What is even more ironic and sad is that this situation was largely brought about because the State meddled in areas for which it had neither the constitutional authorization nor the moral right to interfere in the first place.
If not for the War on People (aka the War on Drugs), Juncaj would never have been of any concern to the police, at all. He could have purchased or sold as many drugs as he and other consenting adults cared to. He would never have felt the desire to use a weapon against his jailers...because he would never have been in jail because of drugs.
Walker would not face gun charges if the agents of the government respected the United States Constitution and, in particular, the Second Amendment. Again, the State has neither the constitutional authorization nor the moral right to require gun registration. It is bad enough that the current owner in Michigan is held responsible for registering his weapon. It is far worse that the previous owner is considered to be at fault if the next owner fails to do as the law demands. How, precisely, does the state of Michigan expect a seller to force a buyer to register the gun he has purchased?
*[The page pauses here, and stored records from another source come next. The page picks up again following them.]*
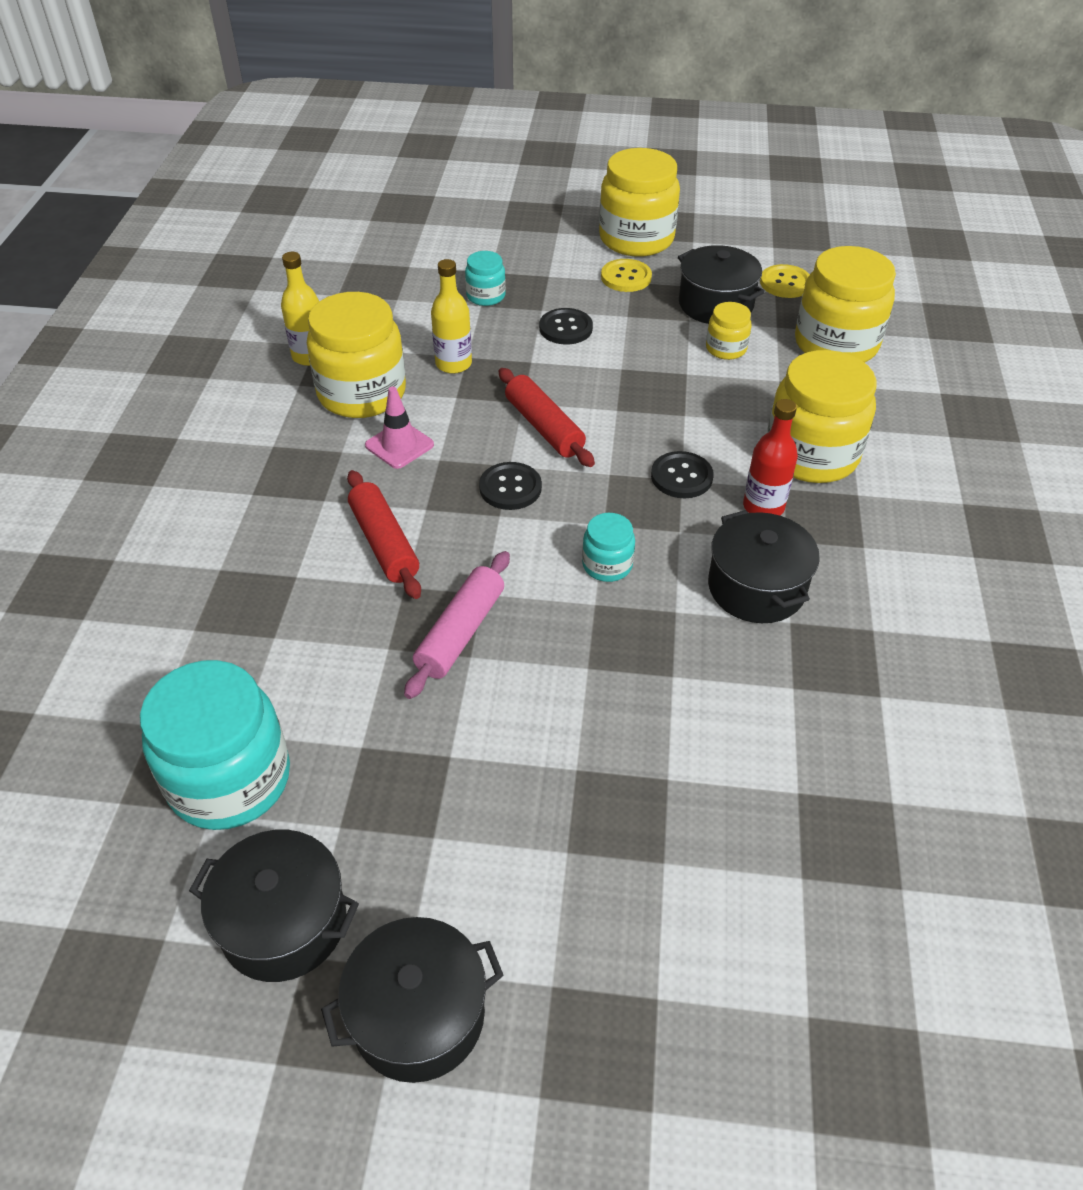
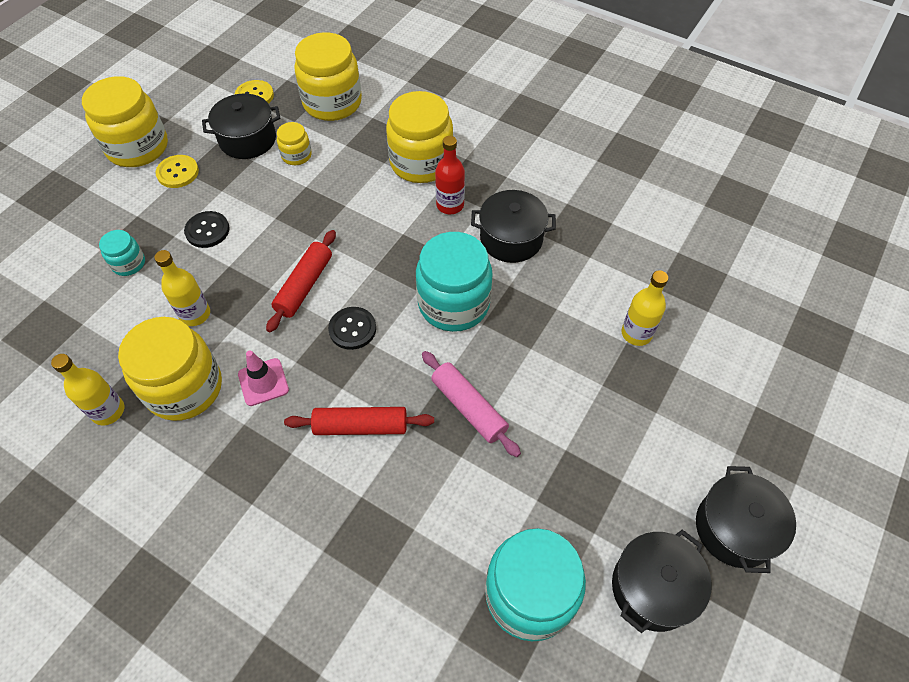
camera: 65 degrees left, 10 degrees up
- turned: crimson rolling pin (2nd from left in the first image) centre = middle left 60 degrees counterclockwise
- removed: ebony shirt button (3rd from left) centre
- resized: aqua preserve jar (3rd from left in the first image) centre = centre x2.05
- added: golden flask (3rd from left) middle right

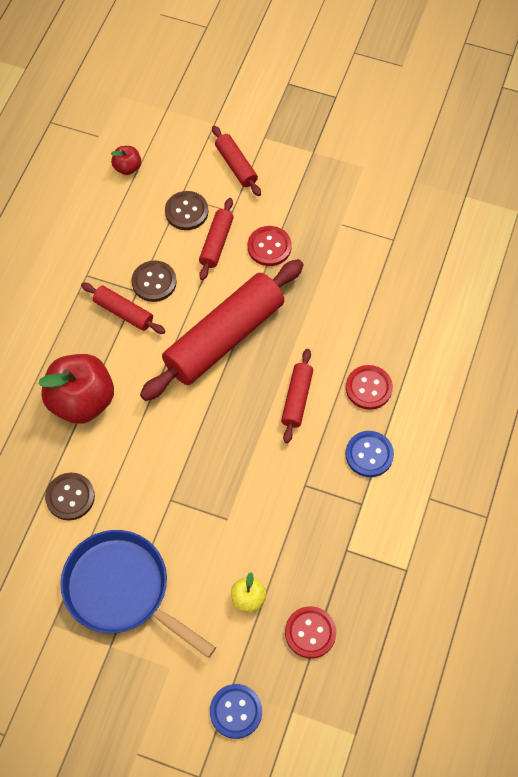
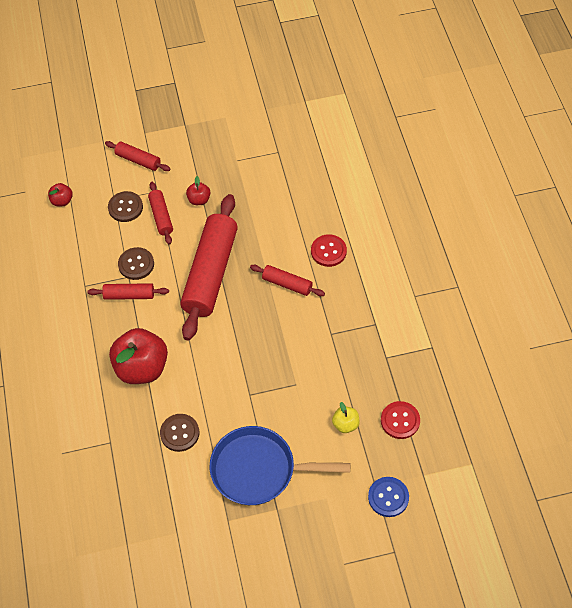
camera: 30 degrees left, 5 degrees down
- replaced: crimson shirt button (1st from left) top centre to crimson apple (3rd from left) top centre
- turned: crimson rolling pin (5th from left) centre = centre 45 degrees counterclockwise
- removed: cobalt shirt button (2nd from left) middle right

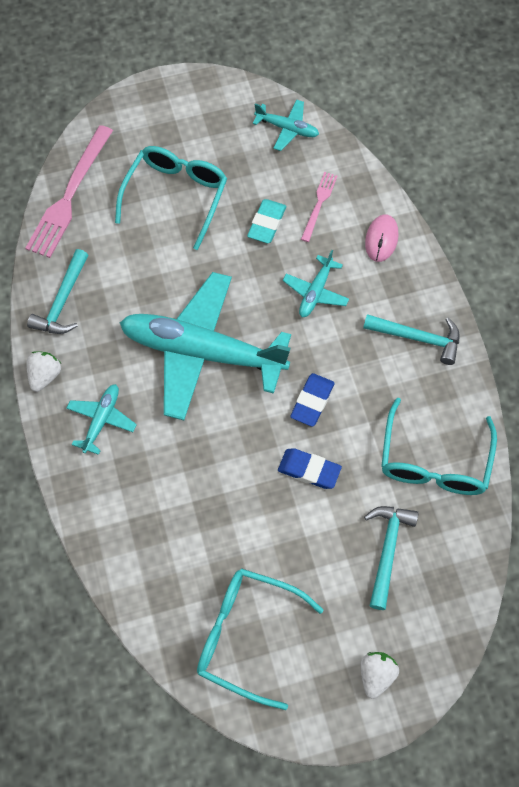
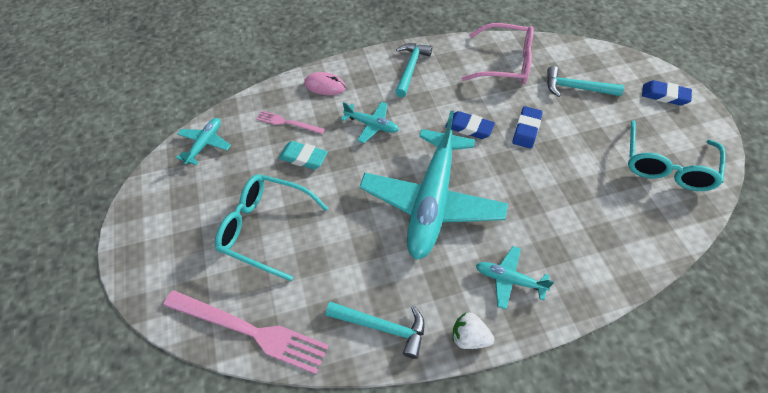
camera: 90 degrees left, 10 degrees down
- recoloured: aqua glasses (3rd from left) middle right to pink glasses top centre
- replaced: pure white strawberry (2nd from left) bottom right to cobalt pencil eraser (3rd from left) top right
It is also wrong to have nonviolent felons forever be denied the right to defend themselves and their families. Once their sentences have been fully carried out, they should be able to resume their normal place in society. They should not be perpetually forbidden to take on the right and responsibility of gun ownership. In Walker's case, his felony was embezzlement, for which he has been on probation since last August. Fine. Deny him the right to purchase or own a gun until his period of parole finishes.
But he sold his gun years before he became a felon! To charge him now with felony possession of a weapon boggles the mind.
As I said at the beginning, however, logic, facts, and consistency do not sully the consciences or intellects of those who wage the War on Self-defense. Justice, fairness, and common-sense are merely inconvenient hurdles to be cast aside. The "ends justify the means"...even though neither means nor ends are proper.
Our legal system already has one foot in the grave as the ideal of a "nation of laws, not men" becomes a standing joke. Whim and vengeance have replaced objectivity and equity. The price we all will pay for this inversion of morality will only grow more dear as examples like Walker's multiply in the coming years.